The task: Below is a listing. Return the lines from the one that contains "elektronisches Gerät reisen. Sie können den" to the one that contains "Mot clé image", both ends included, verbatim and with no pictures.
[Opening Records for the task section]
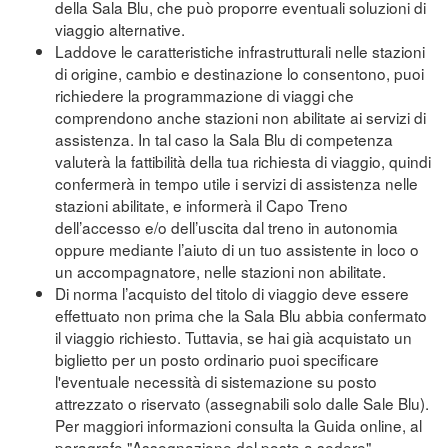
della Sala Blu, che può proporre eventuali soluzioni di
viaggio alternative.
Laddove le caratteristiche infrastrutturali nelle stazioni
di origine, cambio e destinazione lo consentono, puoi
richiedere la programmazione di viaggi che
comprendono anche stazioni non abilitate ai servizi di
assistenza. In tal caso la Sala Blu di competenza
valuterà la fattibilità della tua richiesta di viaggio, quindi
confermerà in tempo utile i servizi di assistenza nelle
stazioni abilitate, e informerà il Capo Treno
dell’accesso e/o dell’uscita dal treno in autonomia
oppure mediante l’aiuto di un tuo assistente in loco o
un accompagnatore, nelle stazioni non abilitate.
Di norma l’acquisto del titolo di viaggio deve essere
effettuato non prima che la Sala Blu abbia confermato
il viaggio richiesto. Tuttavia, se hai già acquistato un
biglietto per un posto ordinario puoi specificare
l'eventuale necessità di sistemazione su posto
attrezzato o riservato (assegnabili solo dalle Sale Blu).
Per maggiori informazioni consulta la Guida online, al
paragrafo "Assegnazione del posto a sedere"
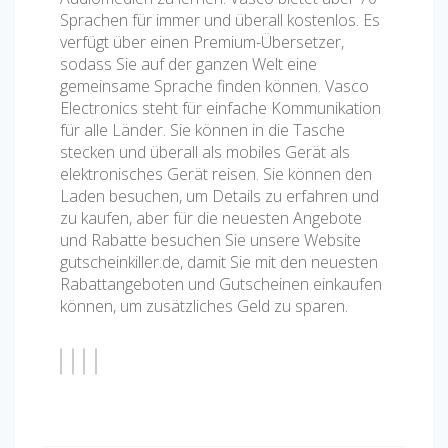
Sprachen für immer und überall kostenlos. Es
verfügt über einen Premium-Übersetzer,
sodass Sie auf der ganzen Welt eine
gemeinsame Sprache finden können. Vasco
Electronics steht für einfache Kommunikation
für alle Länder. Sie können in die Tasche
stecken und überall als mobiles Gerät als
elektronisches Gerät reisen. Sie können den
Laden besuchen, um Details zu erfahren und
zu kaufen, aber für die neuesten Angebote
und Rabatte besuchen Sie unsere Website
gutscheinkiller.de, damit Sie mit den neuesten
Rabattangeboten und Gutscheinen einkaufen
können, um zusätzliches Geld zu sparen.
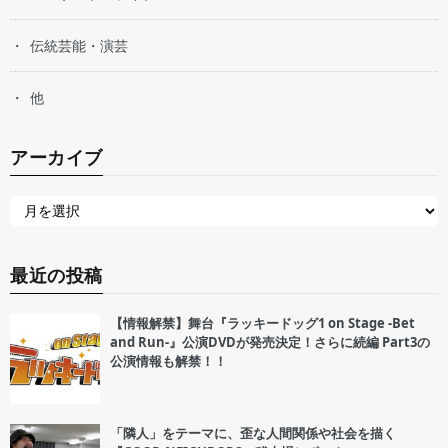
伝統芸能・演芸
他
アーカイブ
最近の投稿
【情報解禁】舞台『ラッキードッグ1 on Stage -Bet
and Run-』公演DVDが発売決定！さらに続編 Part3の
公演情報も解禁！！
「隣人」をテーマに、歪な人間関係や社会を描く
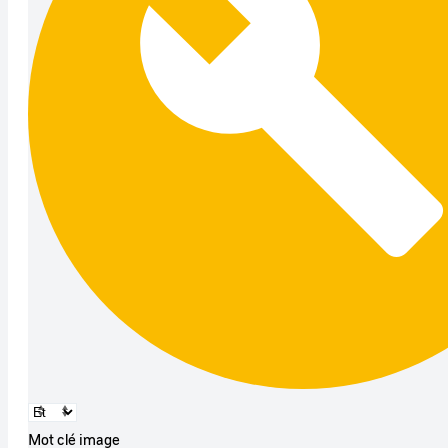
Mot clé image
[Closing Records for the task section]
[Opening Records for the task section]
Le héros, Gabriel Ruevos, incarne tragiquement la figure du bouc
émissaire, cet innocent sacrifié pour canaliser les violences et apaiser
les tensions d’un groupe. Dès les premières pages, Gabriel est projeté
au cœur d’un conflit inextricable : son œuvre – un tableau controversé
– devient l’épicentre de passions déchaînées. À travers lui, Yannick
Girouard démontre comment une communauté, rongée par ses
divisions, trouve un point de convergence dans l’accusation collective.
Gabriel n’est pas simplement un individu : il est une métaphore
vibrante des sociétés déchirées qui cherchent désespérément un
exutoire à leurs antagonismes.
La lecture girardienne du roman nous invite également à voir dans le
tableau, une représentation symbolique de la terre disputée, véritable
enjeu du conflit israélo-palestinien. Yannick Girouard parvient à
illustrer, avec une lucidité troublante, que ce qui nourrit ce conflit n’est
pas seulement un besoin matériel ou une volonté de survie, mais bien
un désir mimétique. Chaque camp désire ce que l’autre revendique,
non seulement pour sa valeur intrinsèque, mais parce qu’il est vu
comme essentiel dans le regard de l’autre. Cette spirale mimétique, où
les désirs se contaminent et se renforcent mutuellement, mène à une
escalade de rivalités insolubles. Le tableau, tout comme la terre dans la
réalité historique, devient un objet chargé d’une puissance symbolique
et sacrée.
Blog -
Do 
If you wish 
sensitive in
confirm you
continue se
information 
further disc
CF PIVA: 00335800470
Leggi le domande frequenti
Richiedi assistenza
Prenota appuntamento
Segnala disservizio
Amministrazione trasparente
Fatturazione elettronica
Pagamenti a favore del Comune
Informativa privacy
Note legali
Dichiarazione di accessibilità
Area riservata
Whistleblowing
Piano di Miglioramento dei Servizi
[Closing Records for the task section]
Your response:
elektronisches Gerät reisen. Sie können den
Laden besuchen, um Details zu erfahren und
zu kaufen, aber für die neuesten Angebote
und Rabatte besuchen Sie unsere Website
gutscheinkiller.de, damit Sie mit den neuesten
Rabattangeboten und Gutscheinen einkaufen
können, um zusätzliches Geld zu sparen.
伝統芸能・演芸
他
アーカイブ
最近の投稿
【情報解禁】舞台『ラッキードッグ1 on Stage -Bet
and Run-』公演DVDが発売決定！さらに続編 Part3の
公演情報も解禁！！
「隣人」をテーマに、歪な人間関係や社会を描く
Mot clé image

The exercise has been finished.